Grams in mL converter interface with grams input, substance density selector, custom g/mL field, and milliliter, liter, fl oz, and cup outputs
Grams in mL converter interface with grams input, substance density selector, custom g/mL field, and milliliter, liter, fl oz, and cup outputs

Frequently Asked Questions

Q: How many mL are in one gram?

A: One gram is exactly 1 mL for any substance with a density of 1.000 g/mL, which is most usefully water at 4 degrees Celsius. For a denser material like honey at 1.420 g/mL, one gram is about 0.704 mL, and for a less dense oil at 0.920 g/mL, one gram is about 1.087 mL.

Q: How do you convert grams to mL?

A: Divide the mass in grams by the density of the substance in grams per milliliter. So 250 g of water divided by 1.000 g/mL gives 250 mL, and 250 g of honey divided by 1.420 g/mL gives about 176.06 mL. The density controls the result.

Q: Is 1 gram the same as 1 mL?

A: Only for substances with a density of 1.000 g/mL, which is most usefully water at 4 degrees Celsius. For honey, oil, milk, mercury, or any other substance, the gram and the milliliter describe different amounts of material, and the conversion depends on density.

Q: What formula converts grams to milliliters?

A: The formula is mL = grams / density (g/mL). The reverse formula, for the mL to grams direction, is grams = mL x density. Both use the same grams-per-milliliter value, and a custom density field can replace any preset when a tested or labeled value is available.

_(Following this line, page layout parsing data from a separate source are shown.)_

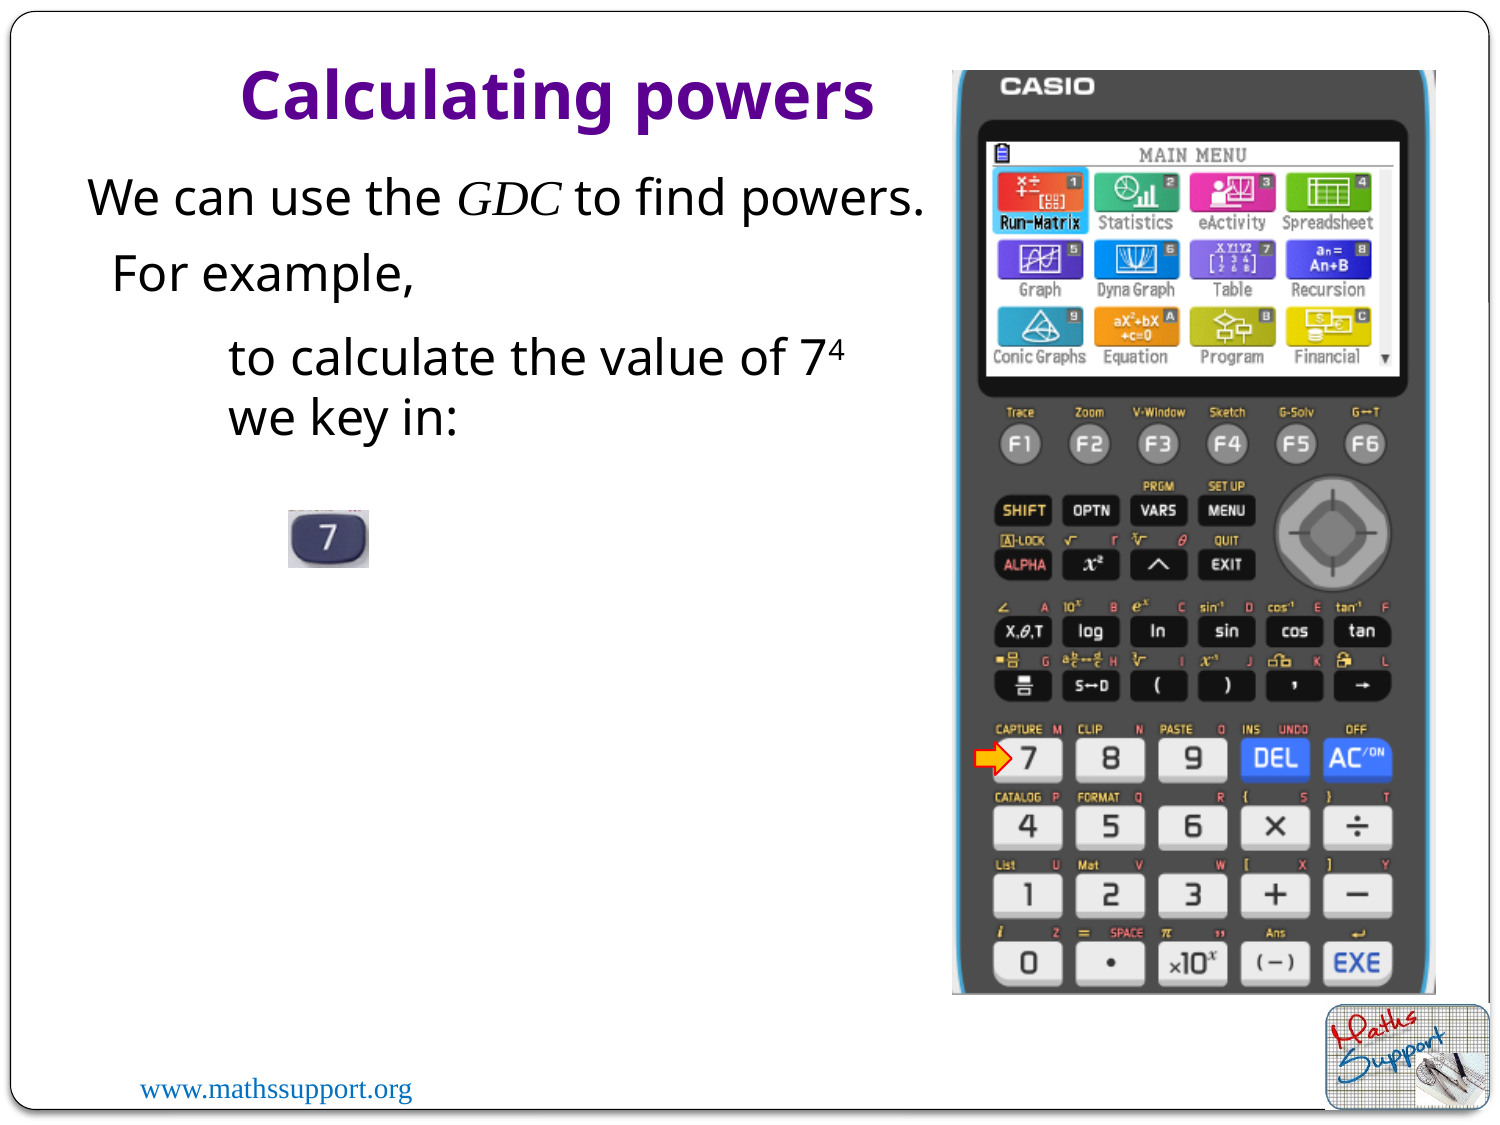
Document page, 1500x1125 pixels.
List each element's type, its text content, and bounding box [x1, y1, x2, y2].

picture [288, 510, 369, 568]
picture [952, 70, 1437, 995]
picture [1325, 1003, 1490, 1110]
text_box We can use the GDC to find powers. [72, 157, 946, 233]
text_box [1324, 1004, 1488, 1106]
text_box [130, 1074, 414, 1113]
text_box For example, [97, 234, 431, 309]
title Calculating powers [225, 45, 1500, 150]
text_box to calculate the value of 74 we key in: [214, 318, 892, 453]
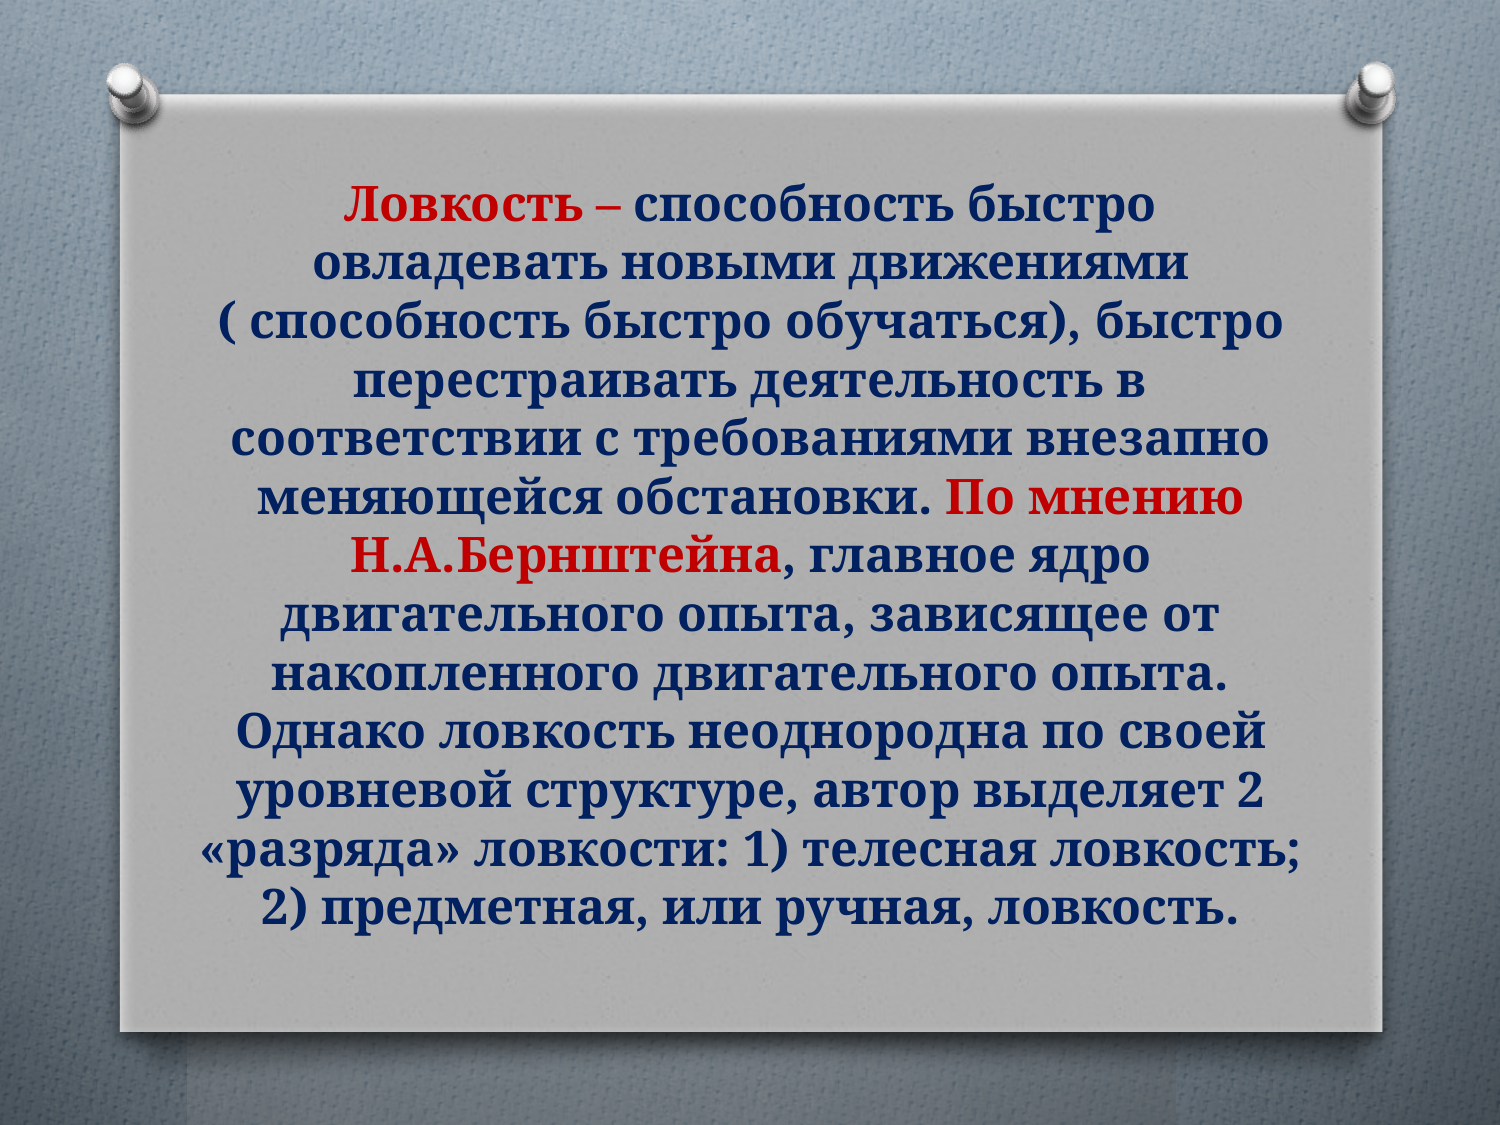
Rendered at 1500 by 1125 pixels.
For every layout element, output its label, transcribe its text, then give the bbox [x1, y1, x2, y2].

picture [75, 29, 198, 153]
title Ловкость – способность быстро овладевать новыми движениями ( способность быстро обучаться), быстро перестраивать деятельность в соответствии с требованиями внезапно меняющейся обстановки. По мнению Н.А.Бернштейна, главное ядро двигательного опыта, зависящее от накопленного двигательного опыта. Однако ловкость неоднородна по своей уровневой структуре, автор выделяет 2 «разряда» ловкости: 1) телесная ловкость; 2) предметная, или ручная, ловкость. [179, 134, 1323, 973]
picture [1317, 35, 1439, 156]
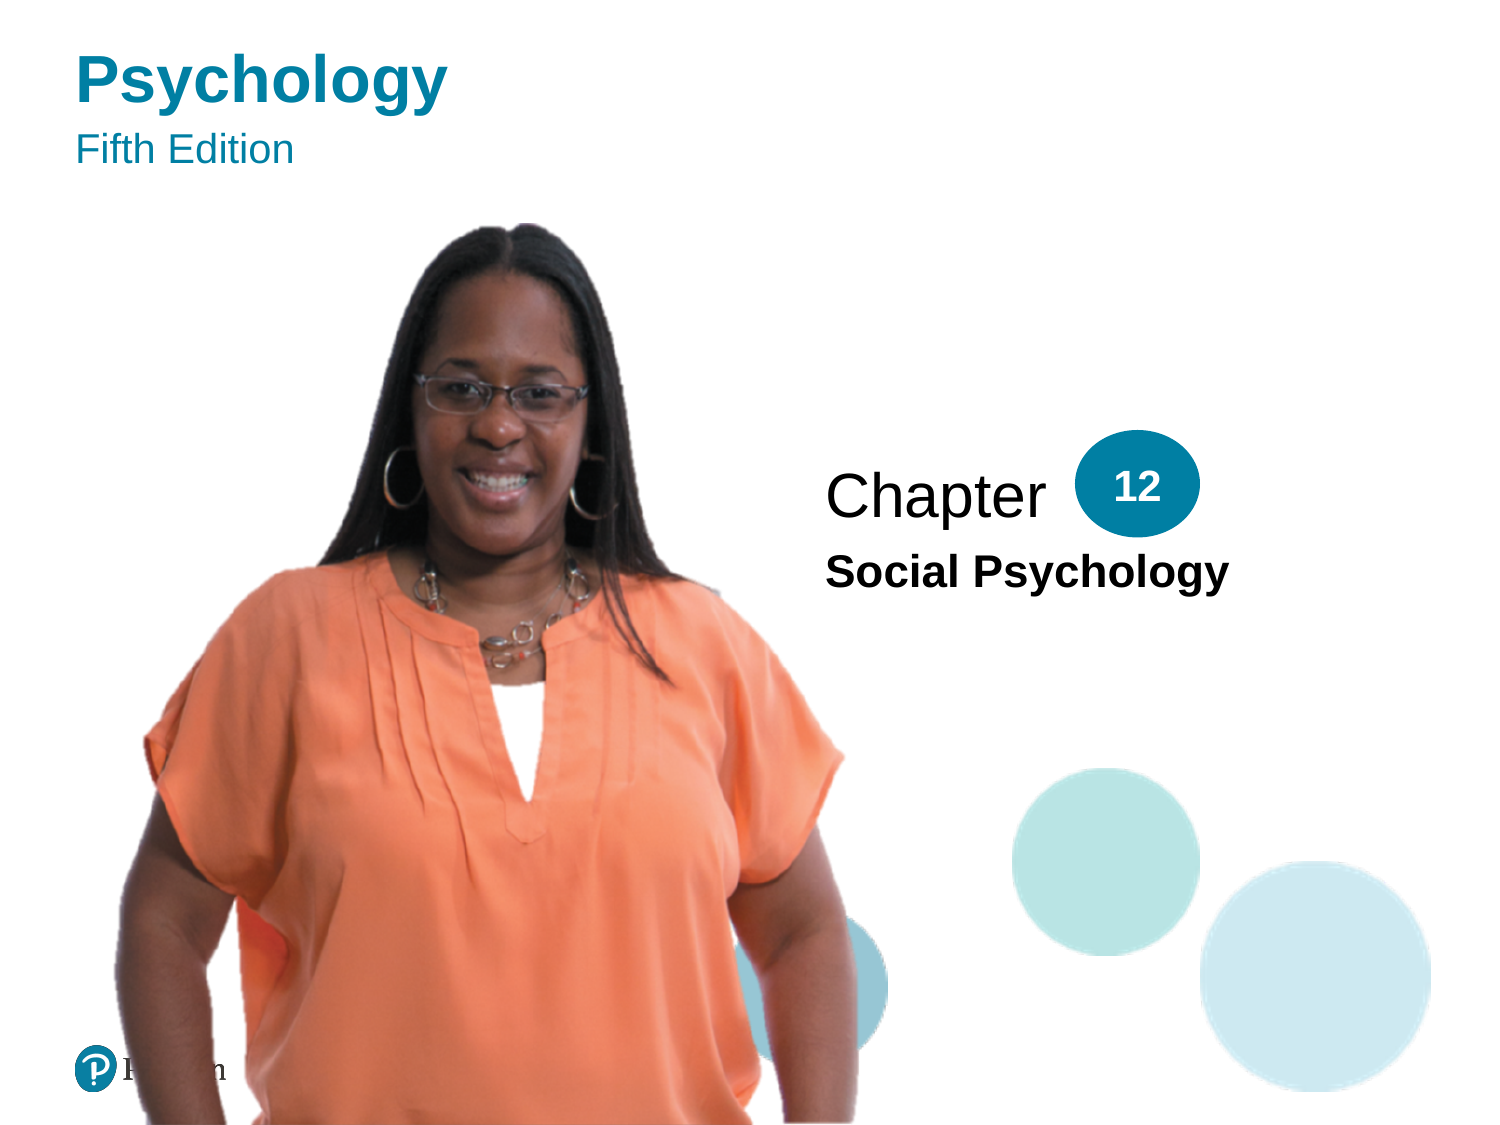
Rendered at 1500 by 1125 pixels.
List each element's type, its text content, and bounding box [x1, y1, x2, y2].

text_box 12 [1074, 429, 1201, 538]
title Psychology [75, 35, 1425, 121]
picture [75, 1045, 90, 1061]
picture [101, 223, 888, 1125]
picture [83, 1054, 109, 1079]
list Fifth Edition [75, 121, 1425, 201]
picture [1200, 861, 1431, 1092]
list Social Psychology [864, 541, 1425, 1014]
picture [75, 1079, 86, 1092]
list Chapter 12 [864, 267, 1365, 530]
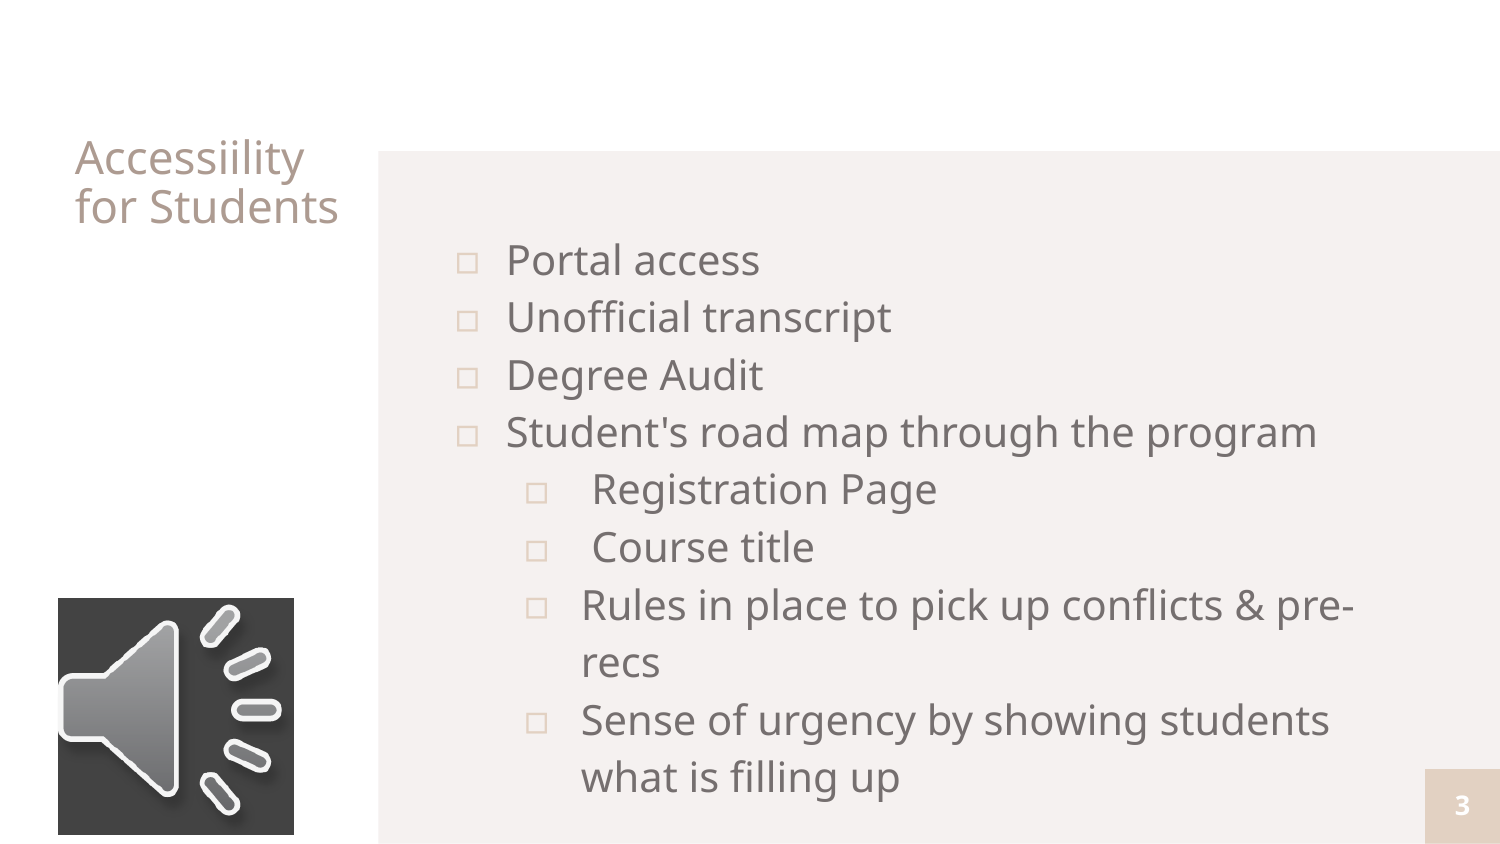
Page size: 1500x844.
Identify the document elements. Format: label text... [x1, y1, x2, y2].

list Portal access Unofficial transcript Degree Audit Student's road map through the program Registration Page Course title Rules in place to pick up conflicts & pre-recs Sense of urgency by showing students what is filling up [453, 225, 1426, 769]
title Accessiility for Students [74, 135, 342, 769]
picture [56, 597, 296, 836]
slide_number 3 [1425, 769, 1500, 844]
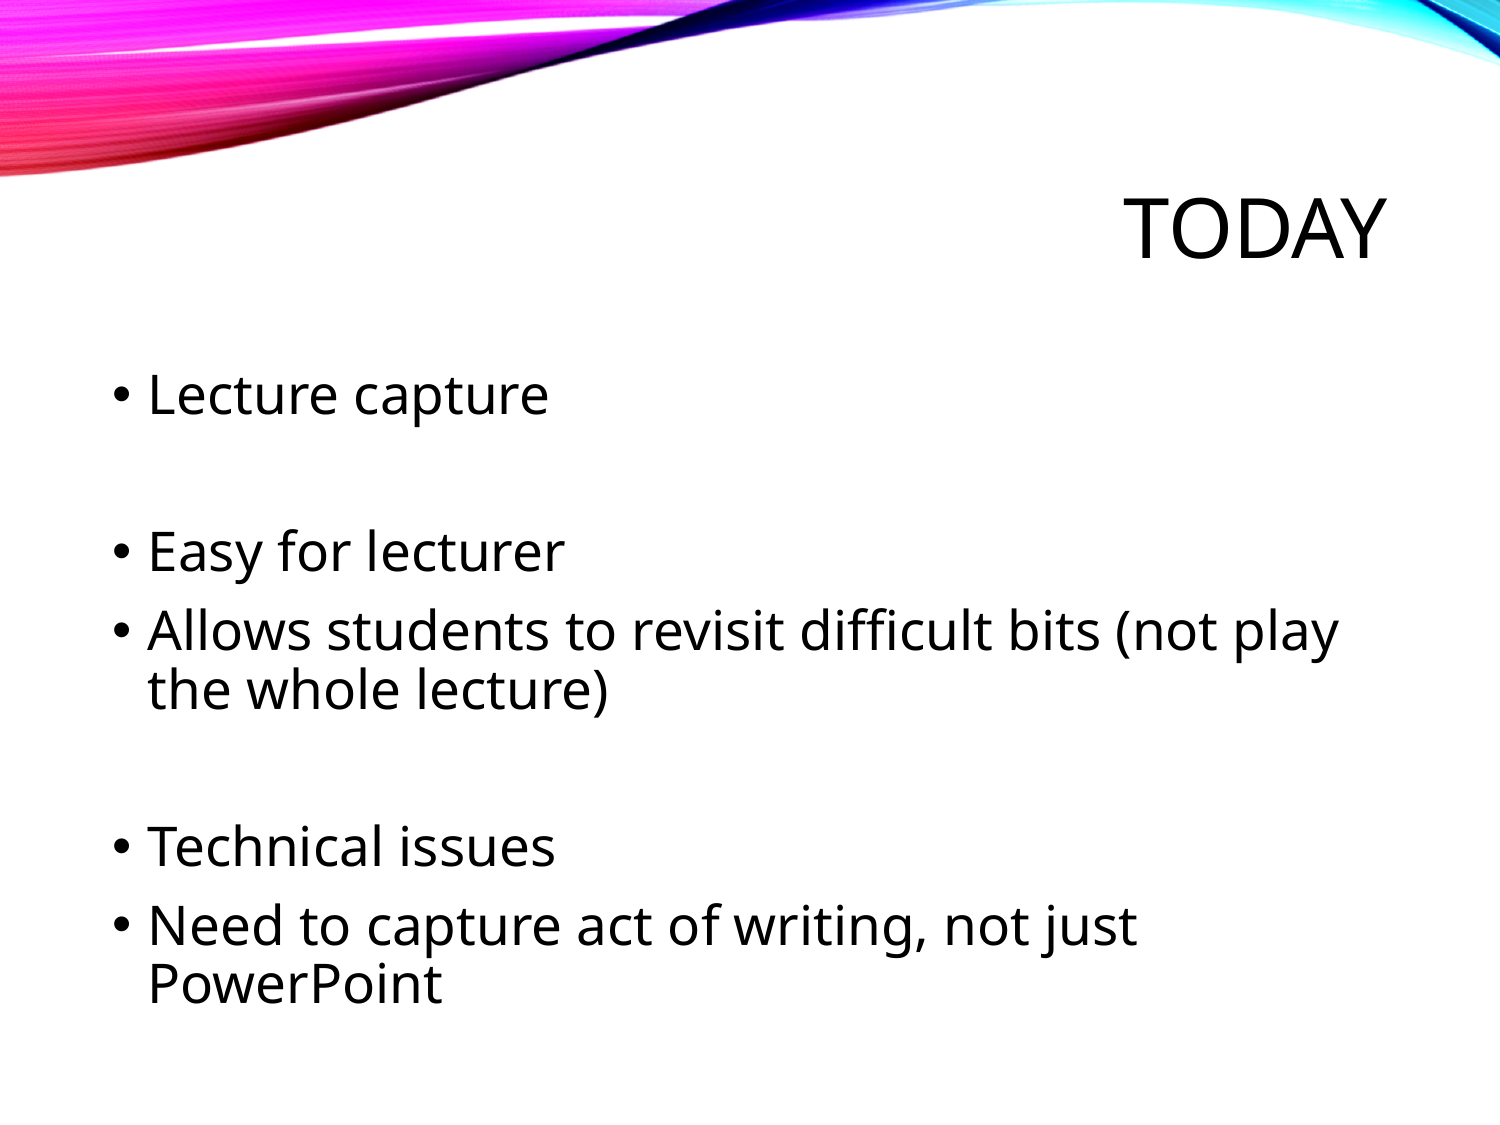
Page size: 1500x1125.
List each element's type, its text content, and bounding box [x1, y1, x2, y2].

Q: How many mL is 100 grams of water?

A: 100 grams of water is exactly 100 mL because water at 4 degrees Celsius has a density of 1.000 g/mL. At ordinary kitchen temperatures the density is very close to 1 g/mL, so the same 100 g is still about 100.1 mL in practice.

Q: Why does the answer change for different substances?

A: Different substances have different densities, and the density controls how much volume a gram amount occupies. Honey, oil, milk, mercury, and gold all have a different grams-per-milliliter value, so the same gram amount produces a different mL result for each one.